Monday, September 15, 2014
Guest Post by Megan Cyrulewski
Megan Cyrulewski is an ordinary person who has faced extraordinary challenges and now wants to inspire people and show them that hope gives them the power to survive anything. Who Am I? is about her journey into post-partum depression, anxiety disorder, panic attacks, visits to the psych ward, divorce, domestic violence, law school, and her courageous struggle to survive with her sanity intact—and how a beautiful little girl emerged from all this chaos.
An excerpt from Who Am I? by Megan Cyrulewski
On January 18, 2012, we all convened in the courthouse for the Motion for Parenting Time hearing. My dad and I arrived with my attorney, but Tyler loved an audience so he brought his dad, step-mom, and his new on-again off-again girlfriend, Heather. Tyler walked in with his posse in tow, cocky as hell. It took all of two minutes for the judge to knock him off his feet.
The Judge addressed our respective attorneys. “Why are we here?”
“Your honor,” Tyler’s attorney began, “my client has clearly been denied his parenti—”
The Judge didn’t even let him finish. “How?” She turned to my attorney. “Don?”
“Your honor, as you can see in the divorce decree, there was supposed to be a review when the minor child turned twelve-months-old. The Defendant has ignored that review.”
“I—if I may, your honor,” Tyler’s attorney sputtered.
“I see the review in the decree. It’s here in black and white,” she told Tyler’s attorney. “What is the problem? Why didn’t you understand the review? Your client signed the divorce decree.”
Tyler’s attorney tried again. “But your honor—”
The judge cut him off. “There is to be a review conducted by the Friend of the Court referee assigned to the parties. Until then, the Defendant will continue his parenting time schedule as agreed upon in the divorce decree. Dismissed.”
And that was it. After eight police reports and numerous harassing text messages, phone calls, and e-mails, we won. As Don and Tyler’s attorney went to speak with the clerk to file the necessary paperwork, Don told us to wait for him outside the courtroom.
As we exited the courtroom, the hallway was so packed with people that my dad and I were only able to find enough space to lean against the wall.
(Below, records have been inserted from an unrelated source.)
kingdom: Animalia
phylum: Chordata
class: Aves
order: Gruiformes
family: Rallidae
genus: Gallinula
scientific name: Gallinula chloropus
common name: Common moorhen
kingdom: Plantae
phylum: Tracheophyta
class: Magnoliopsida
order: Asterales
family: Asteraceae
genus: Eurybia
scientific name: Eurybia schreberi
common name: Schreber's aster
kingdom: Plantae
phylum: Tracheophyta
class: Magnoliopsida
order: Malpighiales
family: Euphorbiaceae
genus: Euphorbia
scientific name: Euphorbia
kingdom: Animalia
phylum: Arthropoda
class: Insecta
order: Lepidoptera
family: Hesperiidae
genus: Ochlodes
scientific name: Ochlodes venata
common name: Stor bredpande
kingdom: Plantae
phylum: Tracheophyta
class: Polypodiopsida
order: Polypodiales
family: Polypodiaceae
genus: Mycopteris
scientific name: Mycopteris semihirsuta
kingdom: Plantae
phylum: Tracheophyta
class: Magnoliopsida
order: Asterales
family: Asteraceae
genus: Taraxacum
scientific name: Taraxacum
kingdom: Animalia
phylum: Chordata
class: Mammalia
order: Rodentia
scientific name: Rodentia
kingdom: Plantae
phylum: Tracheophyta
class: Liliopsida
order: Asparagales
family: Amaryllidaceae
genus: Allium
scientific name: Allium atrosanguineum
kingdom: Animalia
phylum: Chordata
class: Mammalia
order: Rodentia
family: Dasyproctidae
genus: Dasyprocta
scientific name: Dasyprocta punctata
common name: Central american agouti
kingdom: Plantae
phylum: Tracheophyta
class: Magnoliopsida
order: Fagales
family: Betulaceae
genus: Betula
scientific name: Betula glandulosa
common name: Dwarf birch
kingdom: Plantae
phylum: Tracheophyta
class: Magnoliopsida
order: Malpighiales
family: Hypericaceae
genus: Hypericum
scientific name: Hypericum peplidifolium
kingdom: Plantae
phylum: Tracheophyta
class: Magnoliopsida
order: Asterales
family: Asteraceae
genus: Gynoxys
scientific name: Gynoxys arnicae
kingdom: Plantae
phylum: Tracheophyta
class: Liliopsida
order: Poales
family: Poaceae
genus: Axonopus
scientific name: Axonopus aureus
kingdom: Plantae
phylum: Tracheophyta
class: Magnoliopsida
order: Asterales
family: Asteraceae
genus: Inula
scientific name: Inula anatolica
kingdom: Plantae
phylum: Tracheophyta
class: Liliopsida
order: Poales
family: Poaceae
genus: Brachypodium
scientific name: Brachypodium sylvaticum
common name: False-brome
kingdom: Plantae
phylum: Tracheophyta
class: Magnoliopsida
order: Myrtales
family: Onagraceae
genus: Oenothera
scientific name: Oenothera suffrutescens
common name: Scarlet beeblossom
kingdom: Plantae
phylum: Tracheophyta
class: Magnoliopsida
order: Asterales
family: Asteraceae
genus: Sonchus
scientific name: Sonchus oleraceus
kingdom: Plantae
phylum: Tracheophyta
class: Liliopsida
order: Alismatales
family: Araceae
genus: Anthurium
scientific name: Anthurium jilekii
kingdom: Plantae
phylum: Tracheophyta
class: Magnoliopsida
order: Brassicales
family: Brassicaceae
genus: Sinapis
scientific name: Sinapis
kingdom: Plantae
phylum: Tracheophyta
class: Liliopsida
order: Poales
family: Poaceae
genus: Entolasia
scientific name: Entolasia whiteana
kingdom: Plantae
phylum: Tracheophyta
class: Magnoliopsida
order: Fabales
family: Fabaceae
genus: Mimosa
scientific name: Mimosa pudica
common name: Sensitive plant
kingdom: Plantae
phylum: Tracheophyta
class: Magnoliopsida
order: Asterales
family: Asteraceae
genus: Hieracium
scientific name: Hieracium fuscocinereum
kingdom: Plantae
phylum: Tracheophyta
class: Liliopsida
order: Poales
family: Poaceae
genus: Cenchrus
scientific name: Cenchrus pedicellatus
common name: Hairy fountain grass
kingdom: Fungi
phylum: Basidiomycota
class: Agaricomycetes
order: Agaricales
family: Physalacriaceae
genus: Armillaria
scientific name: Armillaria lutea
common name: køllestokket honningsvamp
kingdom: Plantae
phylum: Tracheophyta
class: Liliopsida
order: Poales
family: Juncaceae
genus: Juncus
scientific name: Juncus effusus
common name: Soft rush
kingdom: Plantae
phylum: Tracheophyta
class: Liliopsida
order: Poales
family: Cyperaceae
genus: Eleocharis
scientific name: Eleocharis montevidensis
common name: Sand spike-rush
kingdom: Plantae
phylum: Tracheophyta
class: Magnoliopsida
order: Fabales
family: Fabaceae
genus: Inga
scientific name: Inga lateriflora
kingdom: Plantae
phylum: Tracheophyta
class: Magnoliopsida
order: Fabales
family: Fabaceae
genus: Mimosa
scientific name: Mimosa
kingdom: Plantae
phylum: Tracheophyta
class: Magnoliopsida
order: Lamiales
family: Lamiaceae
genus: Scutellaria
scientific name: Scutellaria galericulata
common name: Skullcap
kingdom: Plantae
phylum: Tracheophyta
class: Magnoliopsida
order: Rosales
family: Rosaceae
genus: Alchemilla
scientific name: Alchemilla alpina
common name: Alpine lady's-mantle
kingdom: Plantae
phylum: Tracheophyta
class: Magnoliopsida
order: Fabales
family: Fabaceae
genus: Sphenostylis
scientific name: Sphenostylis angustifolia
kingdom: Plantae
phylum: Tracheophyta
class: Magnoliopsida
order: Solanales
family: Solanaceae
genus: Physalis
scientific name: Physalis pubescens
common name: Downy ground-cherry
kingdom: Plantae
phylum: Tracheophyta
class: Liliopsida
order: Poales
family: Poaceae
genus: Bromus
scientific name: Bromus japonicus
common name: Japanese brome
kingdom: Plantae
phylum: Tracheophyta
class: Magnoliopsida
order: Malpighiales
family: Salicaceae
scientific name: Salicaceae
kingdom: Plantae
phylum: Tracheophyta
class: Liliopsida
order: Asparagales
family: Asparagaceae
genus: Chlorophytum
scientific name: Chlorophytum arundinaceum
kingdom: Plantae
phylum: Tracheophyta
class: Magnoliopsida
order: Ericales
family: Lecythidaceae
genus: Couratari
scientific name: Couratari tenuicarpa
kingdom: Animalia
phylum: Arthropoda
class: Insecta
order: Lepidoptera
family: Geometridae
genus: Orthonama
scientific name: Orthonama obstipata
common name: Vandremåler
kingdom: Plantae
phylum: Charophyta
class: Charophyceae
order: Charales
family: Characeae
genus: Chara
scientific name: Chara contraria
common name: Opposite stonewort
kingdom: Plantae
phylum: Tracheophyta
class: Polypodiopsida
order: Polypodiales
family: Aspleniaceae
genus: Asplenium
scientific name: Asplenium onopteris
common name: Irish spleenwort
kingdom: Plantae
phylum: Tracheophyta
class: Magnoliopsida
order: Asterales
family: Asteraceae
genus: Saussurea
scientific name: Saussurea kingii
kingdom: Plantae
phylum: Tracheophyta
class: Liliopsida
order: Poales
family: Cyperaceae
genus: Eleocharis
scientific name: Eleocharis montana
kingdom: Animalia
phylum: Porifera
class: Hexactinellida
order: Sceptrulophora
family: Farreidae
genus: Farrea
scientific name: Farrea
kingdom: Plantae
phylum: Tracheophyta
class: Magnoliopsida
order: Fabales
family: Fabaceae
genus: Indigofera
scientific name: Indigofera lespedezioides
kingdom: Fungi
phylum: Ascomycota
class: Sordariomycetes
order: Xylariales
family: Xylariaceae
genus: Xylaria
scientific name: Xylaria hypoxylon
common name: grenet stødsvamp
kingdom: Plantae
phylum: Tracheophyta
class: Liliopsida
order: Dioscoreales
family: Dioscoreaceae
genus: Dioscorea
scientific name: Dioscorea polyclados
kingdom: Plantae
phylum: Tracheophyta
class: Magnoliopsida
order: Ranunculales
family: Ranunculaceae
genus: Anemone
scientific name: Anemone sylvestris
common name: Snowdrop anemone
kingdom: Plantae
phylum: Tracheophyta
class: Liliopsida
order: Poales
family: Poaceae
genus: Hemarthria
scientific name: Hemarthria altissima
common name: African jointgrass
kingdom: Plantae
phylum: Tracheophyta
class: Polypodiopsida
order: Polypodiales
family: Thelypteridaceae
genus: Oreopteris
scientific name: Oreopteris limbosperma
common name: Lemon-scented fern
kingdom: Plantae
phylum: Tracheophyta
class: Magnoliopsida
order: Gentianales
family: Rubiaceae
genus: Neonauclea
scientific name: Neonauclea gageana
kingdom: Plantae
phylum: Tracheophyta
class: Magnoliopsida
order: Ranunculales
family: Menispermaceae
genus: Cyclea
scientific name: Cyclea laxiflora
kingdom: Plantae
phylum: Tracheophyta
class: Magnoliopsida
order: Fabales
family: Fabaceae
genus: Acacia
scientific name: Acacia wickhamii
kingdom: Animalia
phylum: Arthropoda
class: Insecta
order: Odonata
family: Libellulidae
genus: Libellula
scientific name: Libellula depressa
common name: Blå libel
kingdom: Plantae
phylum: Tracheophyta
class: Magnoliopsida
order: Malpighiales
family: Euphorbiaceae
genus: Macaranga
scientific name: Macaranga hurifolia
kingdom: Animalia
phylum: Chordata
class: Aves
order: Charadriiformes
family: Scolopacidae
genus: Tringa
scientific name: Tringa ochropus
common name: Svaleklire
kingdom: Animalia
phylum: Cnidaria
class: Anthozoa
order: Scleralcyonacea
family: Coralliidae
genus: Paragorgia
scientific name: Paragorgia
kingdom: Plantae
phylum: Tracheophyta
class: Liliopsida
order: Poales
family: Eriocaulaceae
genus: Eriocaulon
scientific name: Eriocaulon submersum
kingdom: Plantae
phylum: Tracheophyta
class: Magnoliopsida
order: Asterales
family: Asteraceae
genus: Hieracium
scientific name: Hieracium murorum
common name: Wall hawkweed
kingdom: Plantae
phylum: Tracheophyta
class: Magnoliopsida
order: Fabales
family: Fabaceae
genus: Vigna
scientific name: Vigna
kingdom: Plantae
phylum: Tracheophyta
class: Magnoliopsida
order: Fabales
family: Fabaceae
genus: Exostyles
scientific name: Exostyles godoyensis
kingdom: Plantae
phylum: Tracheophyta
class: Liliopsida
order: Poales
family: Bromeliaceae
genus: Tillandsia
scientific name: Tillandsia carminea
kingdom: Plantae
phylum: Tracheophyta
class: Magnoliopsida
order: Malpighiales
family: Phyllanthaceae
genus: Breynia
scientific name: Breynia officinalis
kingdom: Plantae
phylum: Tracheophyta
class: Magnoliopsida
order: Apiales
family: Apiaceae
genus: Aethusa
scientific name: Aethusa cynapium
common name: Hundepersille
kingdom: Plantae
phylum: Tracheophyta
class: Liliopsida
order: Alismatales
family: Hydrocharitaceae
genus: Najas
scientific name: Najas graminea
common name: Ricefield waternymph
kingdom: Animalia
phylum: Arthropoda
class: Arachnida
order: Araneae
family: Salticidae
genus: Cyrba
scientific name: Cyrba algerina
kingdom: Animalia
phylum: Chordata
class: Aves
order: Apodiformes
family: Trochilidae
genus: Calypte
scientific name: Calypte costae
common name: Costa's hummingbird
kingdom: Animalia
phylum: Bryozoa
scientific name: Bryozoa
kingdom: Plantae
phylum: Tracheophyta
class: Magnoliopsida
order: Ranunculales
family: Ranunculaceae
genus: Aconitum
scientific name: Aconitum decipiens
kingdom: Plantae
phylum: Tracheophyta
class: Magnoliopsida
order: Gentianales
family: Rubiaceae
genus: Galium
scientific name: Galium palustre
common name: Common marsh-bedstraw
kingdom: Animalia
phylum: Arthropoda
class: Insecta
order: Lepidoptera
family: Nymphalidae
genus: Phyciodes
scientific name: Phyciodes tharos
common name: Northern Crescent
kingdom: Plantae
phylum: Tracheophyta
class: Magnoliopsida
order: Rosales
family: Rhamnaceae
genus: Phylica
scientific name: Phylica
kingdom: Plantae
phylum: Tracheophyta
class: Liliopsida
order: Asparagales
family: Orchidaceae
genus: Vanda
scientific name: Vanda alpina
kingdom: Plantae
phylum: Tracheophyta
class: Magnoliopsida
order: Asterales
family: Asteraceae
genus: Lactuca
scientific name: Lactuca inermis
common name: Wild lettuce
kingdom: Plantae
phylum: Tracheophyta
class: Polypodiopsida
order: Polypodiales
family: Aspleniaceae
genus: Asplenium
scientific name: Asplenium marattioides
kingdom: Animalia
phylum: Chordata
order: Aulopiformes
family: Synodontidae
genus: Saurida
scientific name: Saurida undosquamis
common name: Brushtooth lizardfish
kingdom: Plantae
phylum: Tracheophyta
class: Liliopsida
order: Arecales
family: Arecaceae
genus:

We were talking about the court proceedings when we looked up at saw Tyler and his new girlfriend standing right across from us.
“Why do you lie about everything?” Tyler screamed.
Heather walked up to me and stood about an inch from my face. “As a mother myself, you should be happy that Tyler is the father of your child.”
My jaw dropped. “I’m sorry but I don’t know you.”
She smirked. “Well you’re going to get to know me, bitch.”
Tyler made a big show of pulling her from me like I was going to punch her or something. By this time, everyone in the hallway was watching us. We were pure entertainment.
Heather continued her rant. “Two times in the psych ward, Megan? What a great mother you are.”
“Where is your mom, the real mother of our child?” Tyler screamed. “She’s the one who takes care of Madelyne.”
My dad and I tried to move away from Tyler and Heather but they followed us.
“Awww…” Heather mocked. “Do you have to take a Xanax because of your anxiety?”
“Go take your Xanax and sleeping pills, you drug addict,” Tyler shouted.
Finally, Don emerged from the courtroom and pulled us into a quiet corridor. He explained that I needed to call our referee to set-up a meeting to discuss a visitation schedule. I told Don about the verbal assault by Tyler and Heather. Don said he would call Tyler’s attorney to let him know that Heather would not be allowed in my house.
Upon leaving the courthouse, Heather screamed, “See you on Sunday, Megan.”
I turned toward her and said calmly, “I don’t know you, but you are not welcome in my home.”
That night, Tyler sent me multiple texts attacking my mothering skills, my supposed drug addictions, how he was going to fight for joint custody of Madelyne, how Heather would be accompanying him for his visitations, and a barrage of other insults:
· “Get a life already”
· “Don’t you have something better to do than wasting your parents’ money?”
· “Go take your pills and relax, oh yeah, then your parents would have to watch our daughter. Oh yeah, they already do.”
· “Go talk to your friends. Oh yeah, you don’t have any because of how crazy you are.”
· “Interesting to know you’ve been to the hospital a couple of times. You really need to get it together.”
· “Better go call your lawyer and make up some more stuff about me.”
· “Don’t be mad at your sorry life.”
· “I am sure living with Mom and Dad the rest of your life will be fun.”
· “When you get a job, then you can pay me child support. Fun.”
I finally had to turn my phone off at midnight.